Formula summary table
| Metric |
Meaning |
Expression (M/M/1) |
| ρ |
Utilization (busy fraction) |
λ/μ |
| L |
Avg. number in system |
ρ/(1-ρ) |
| Lq |
Avg. number waiting |
ρ²/(1-ρ) |
| W |
Avg. time in system |
L/λ = 1/(μ-λ) |
| Wq |
Avg. waiting time |
Lq/λ = λ / (μ(μ-λ)) |
Assumptions and limitations
- Poisson arrivals (Markovian): interarrival times are exponential and independent; arrival rate λ is constant.
- Exponential service times (Markovian): service durations are memoryless with constant rate μ.
- Single server: exactly one job/customer can be served at a time.
- Queue discipline: typically assumes first-come, first-served (FCFS). Other disciplines can change waiting-time distributions (though some averages may coincide under specific conditions).
- Infinite queue capacity and calling population: no blocking, and potential arrivals are not limited by a finite population.
- Steady-state requirement: the closed-form averages require λ < μ.

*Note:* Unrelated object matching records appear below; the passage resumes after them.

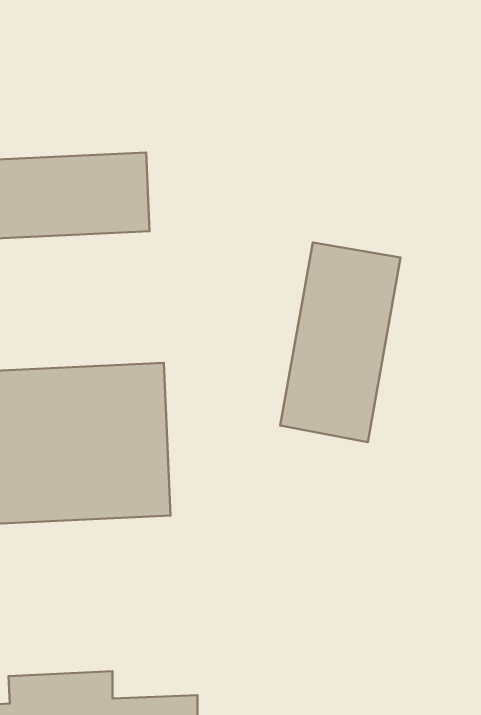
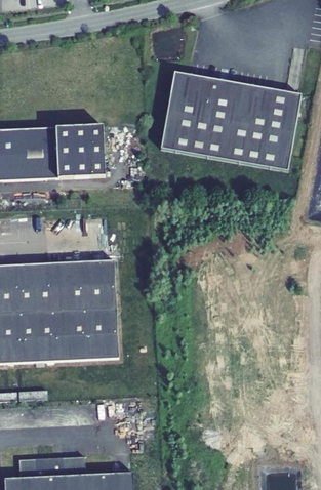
building: none -> [160,72,300,171]
building: [280,242,401,442] -> none

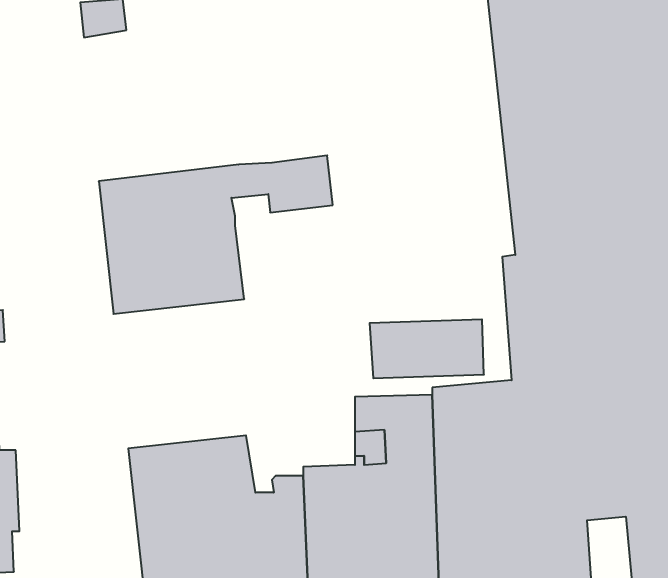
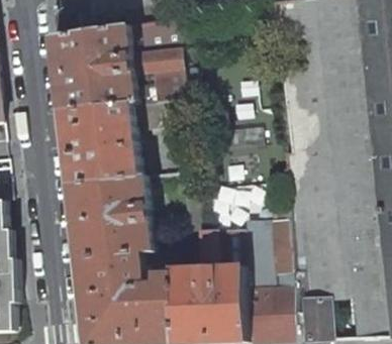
building: none -> [55,16,187,111]
building: none -> [70,176,155,257]

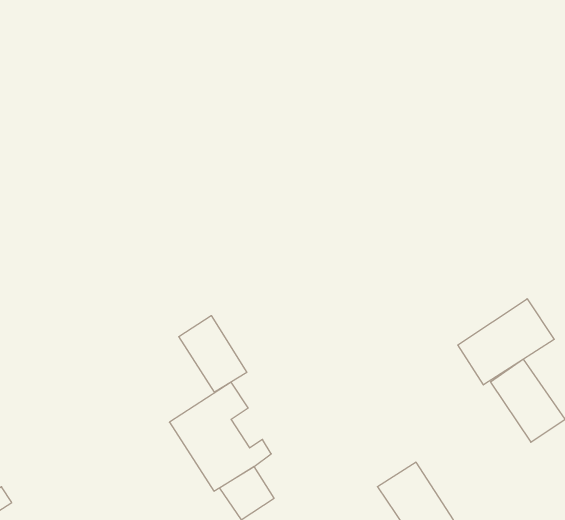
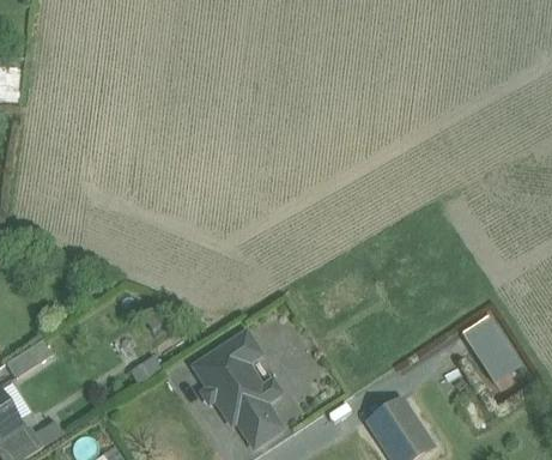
building: [458,299,554,385] -> none
building: [179,316,247,392] -> none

- Real-world variability: bursty arrivals, time-varying rates, batching, priorities, or non-exponential service can make actual waits differ materially from M/M/1 predictions.
Historical note
M/M/1 analysis is rooted in early telephone-traffic engineering. Agner Krarup Erlang developed foundational queueing models to quantify congestion and staffing needs in telephone exchanges, and those ideas remain central to modern operations, from contact centers to computing systems.